IT Pros Admit to Plugging In Found USB Drives
The survey revealed that data which was discovered on the found USB drives often included viruses, rootkits and bot executables.The temptation to find out what exactly is on an unknown USB drive is apparently too great for a vast majority of IT workers, with 78 percent of IT security professionals admitting to picking up and plugging in USB flash drives found abandoned or lying around, according to a survey conducted by South Korean security vendor AhnLab. The study also uncovered that more than 68 percent of those surveyed had been involved in a security breach, either at home, work or personally–with many relating back to the infected USB drives.
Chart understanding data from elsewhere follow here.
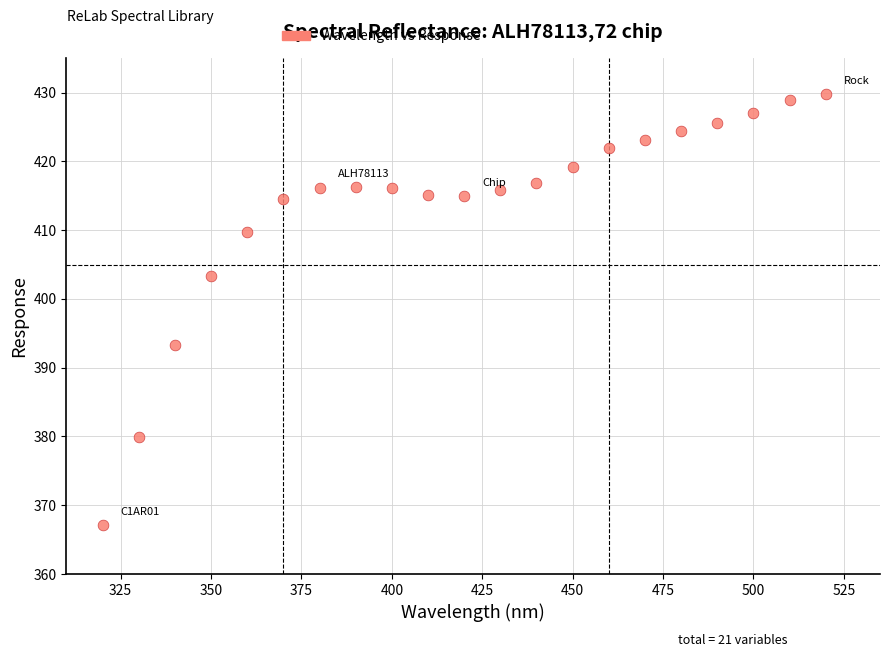

What is the range of Y values (max minus min)?

62.6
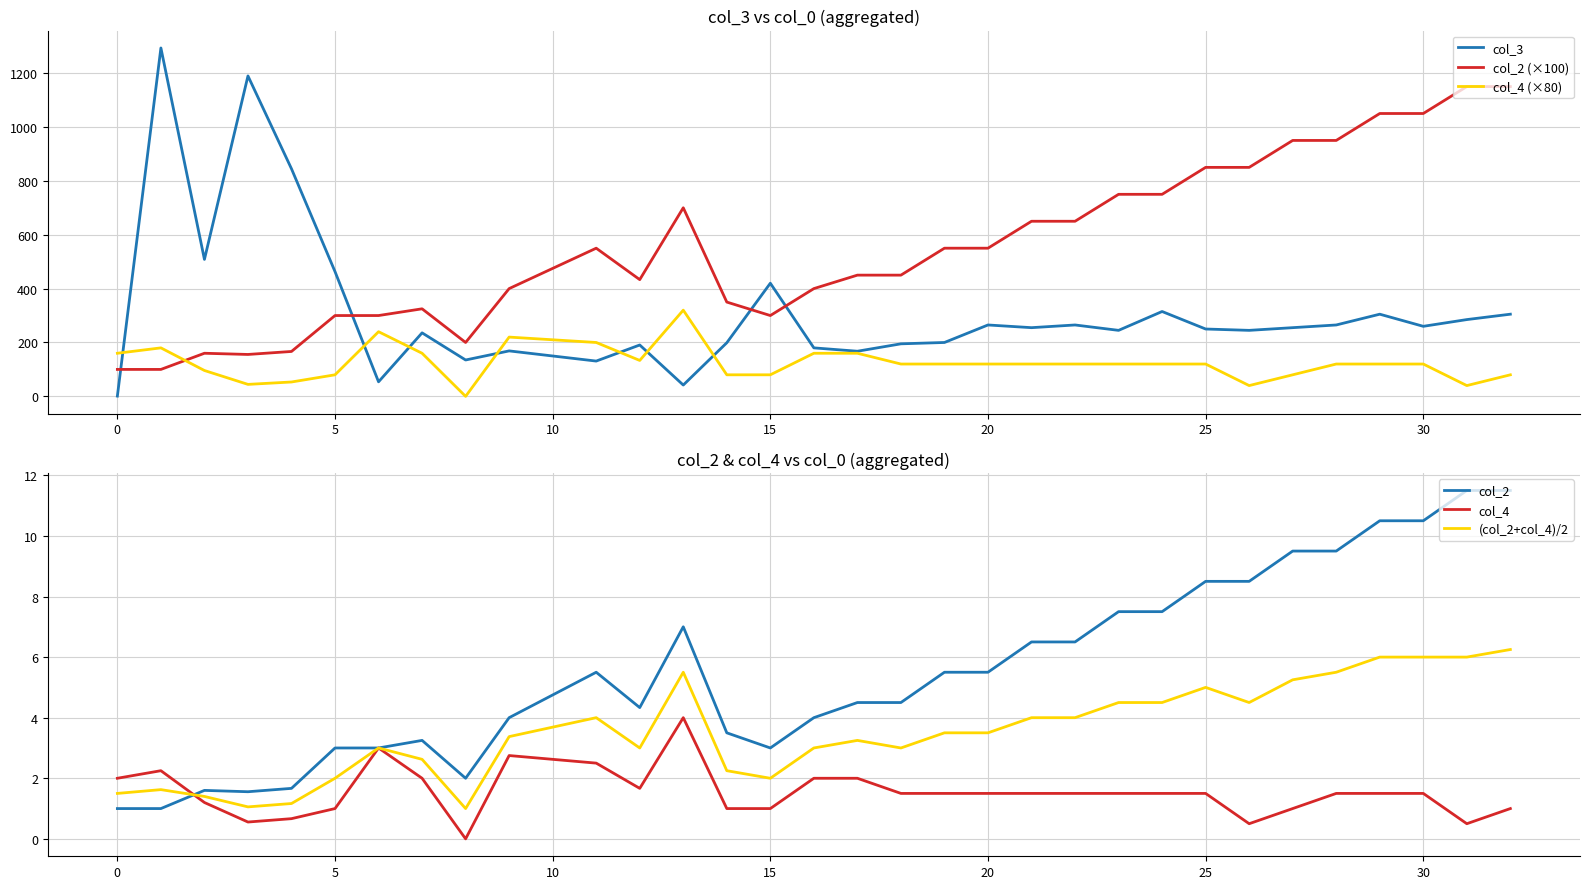

The value of col_3 at 25 is 402.1. True or false?

False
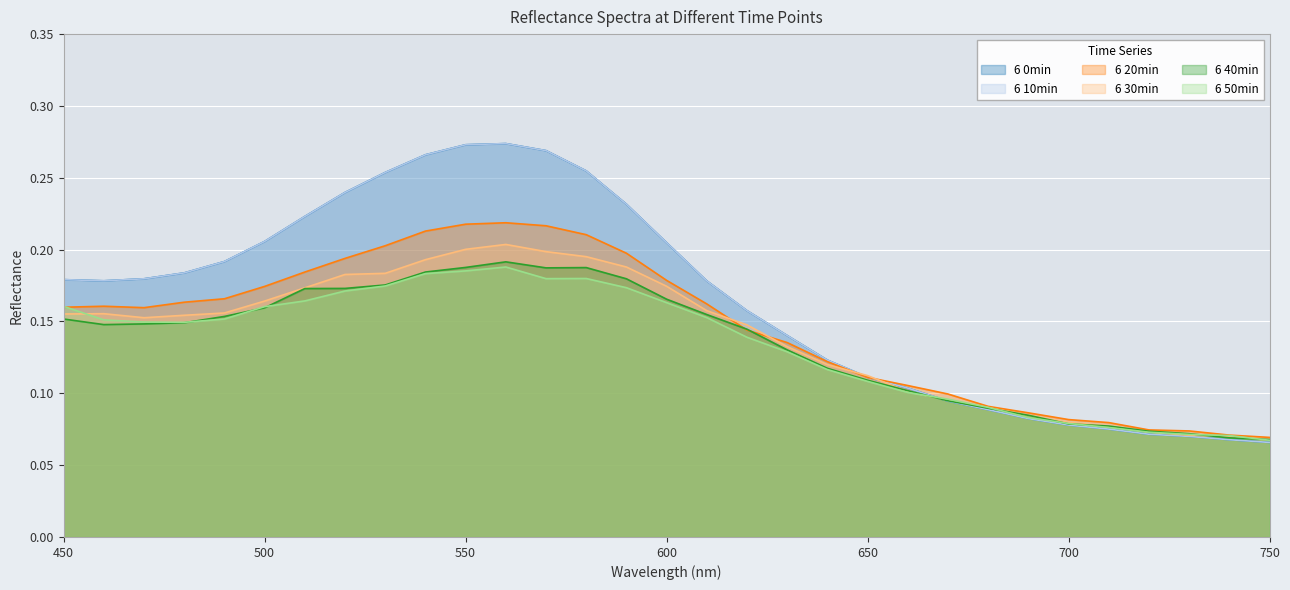

Count the 6 30min values in the range 0 to 1.

31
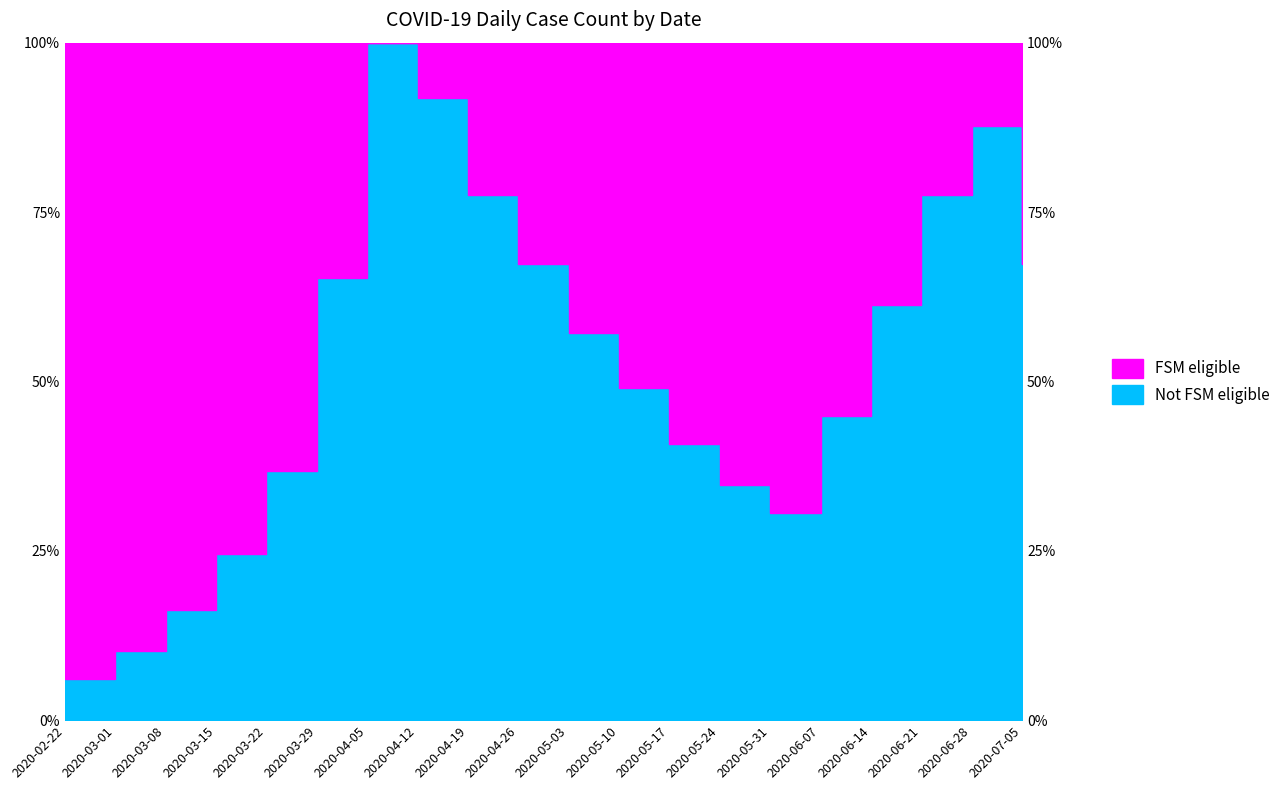

The chart shows a value of 22.2 at 2020-05-24. True or false?

False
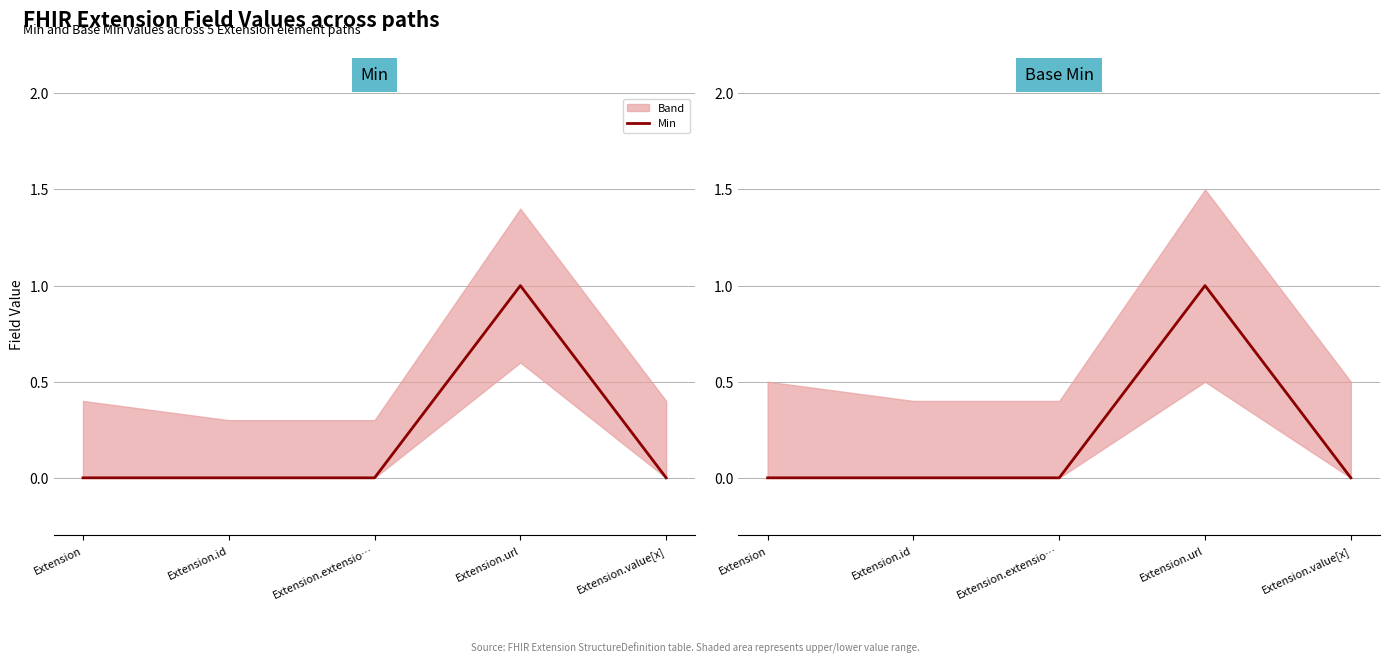

At which category does Min reach its first local peak?

Extension.url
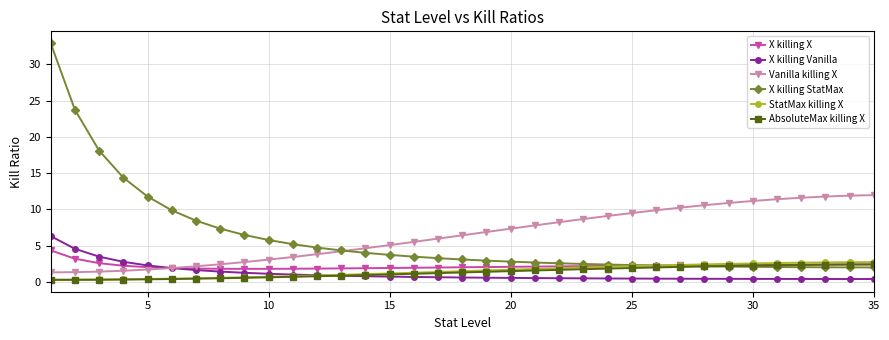

Count the number of data series in this chart.

6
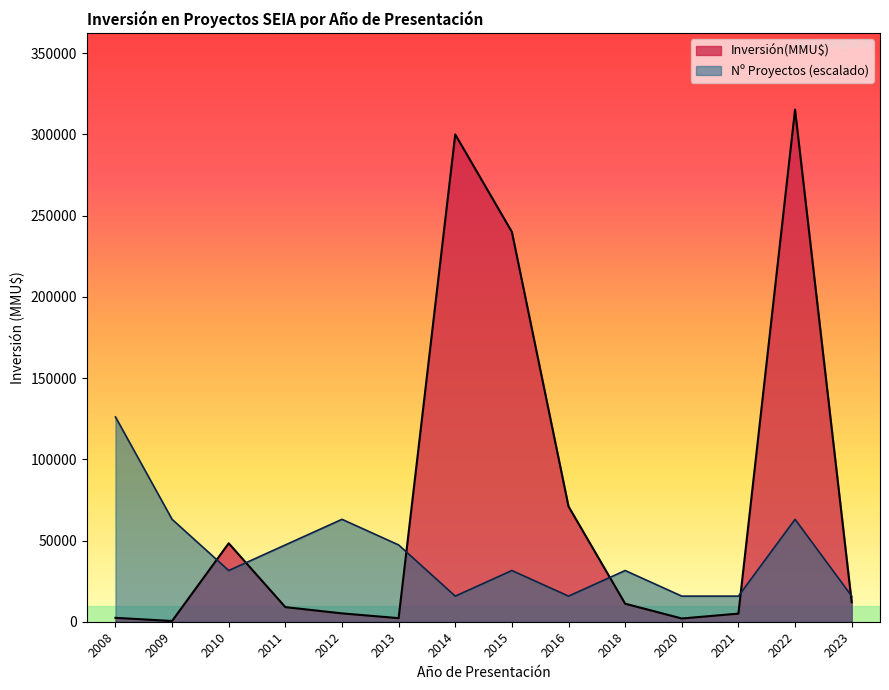

The value of Nº Proyectos (escalado) at 2015 is 17031.2. True or false?

False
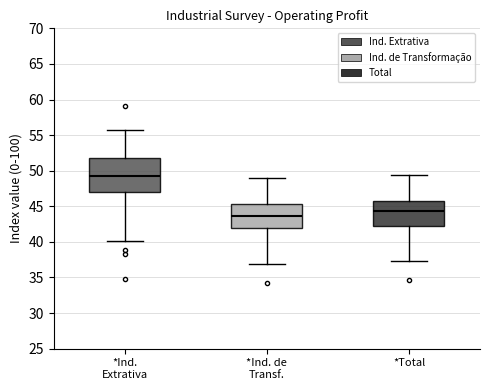

Reading left to right, read every box against the y-axis: the position of its median line, the range the box covers, and the ends of its whiskers. The values are not printed on the chart, so give them approximately, as read against the axis.

*Ind. Extrativa: median 49.0, box 47.0 to 52.0, whiskers 40.0 to 55.5
*Ind. de Transf.: median 43.5, box 42.0 to 45.5, whiskers 37.0 to 49.0
*Total: median 44.5, box 42.5 to 45.5, whiskers 37.5 to 49.5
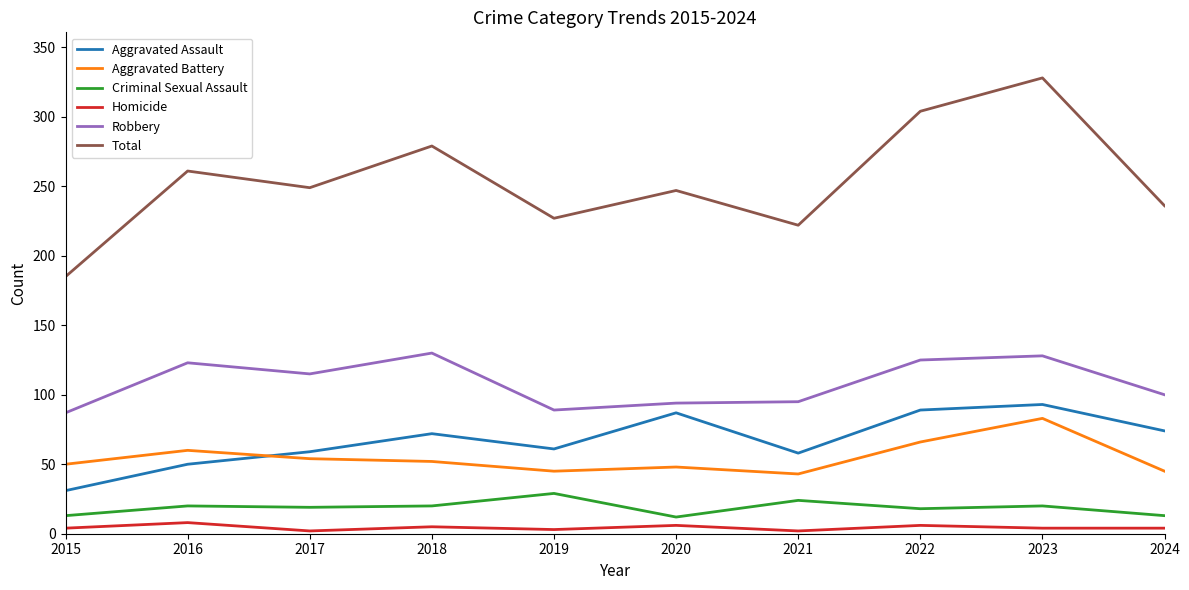

The value of Criminal Sexual Assault at 2015 is 13. True or false?

True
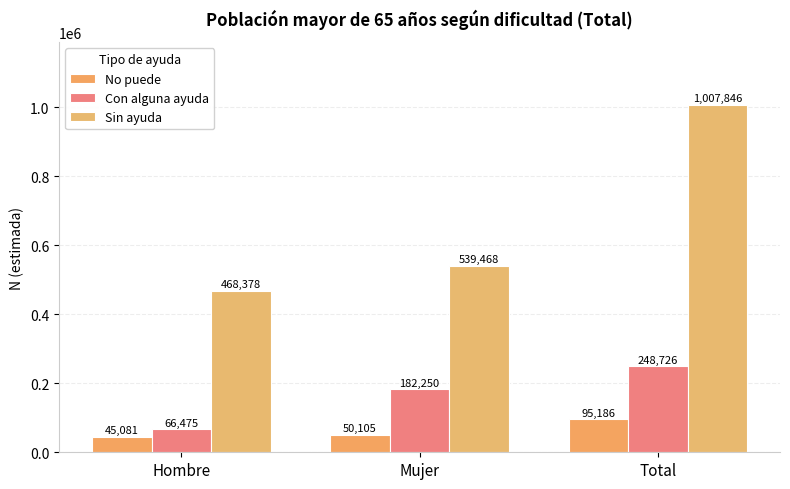

Are the bars grouped side by side (vs. stacked)?

Yes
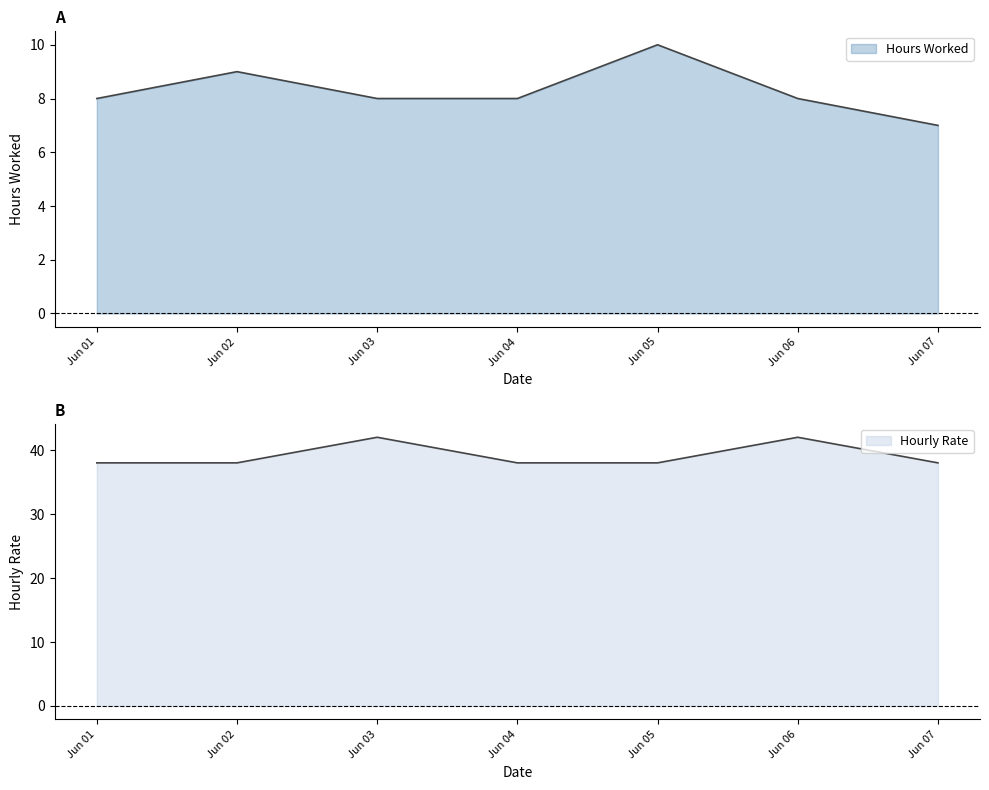

What is the difference between the maximum and minimum values in the Hours Worked series?

3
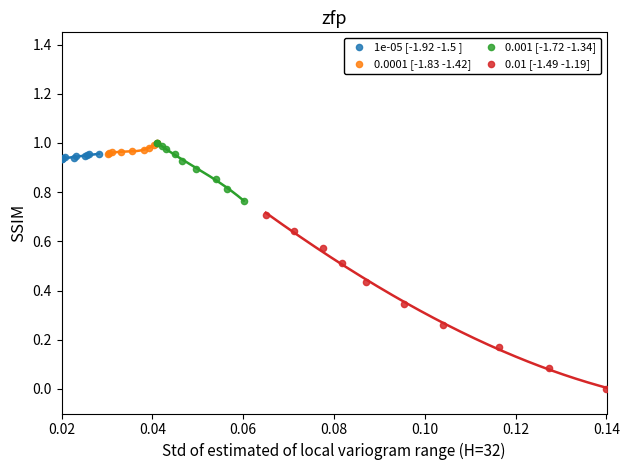

Which series reaches the minimum Y coordinate?

0.01 [-1.49 -1.19]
The study warned inserting a found flash drive into a network could lead to infecting files and networks, and ultimately, the loss of valuable data. “I am utterly shocked at these figures, in particular, the 78 percent number,” Brian Laing, vice president of marketing and business development at AhnLab’s Santa Clara office, said in a statement. “For example, Stuxnet, one of the world’s most sophisticated cyber-attacks, gained access to its target system through a ‘found’ USB drive. The creators of the malware left infected USB drives near a uranium enrichment facility and someone picked it up and inserted into their PC. Stuxnet derailed the efforts of that nation to purify nuclear materials at its facility.” Conducted at last month’s RSA Conference 2013 among 300 IT professionals, many of whom were security experts, the survey revealed that data which was discovered on the found USB drives often included viruses, rootkits, bot executables, movies, music and other office documents.
The report warns an infected USB drive could result in infected machines, infected networks, and a PC or PCs in the network converted to a bot for use by cyber-criminals, resulting in stolen intellectual property, such as sales forecasts and customer and financial information.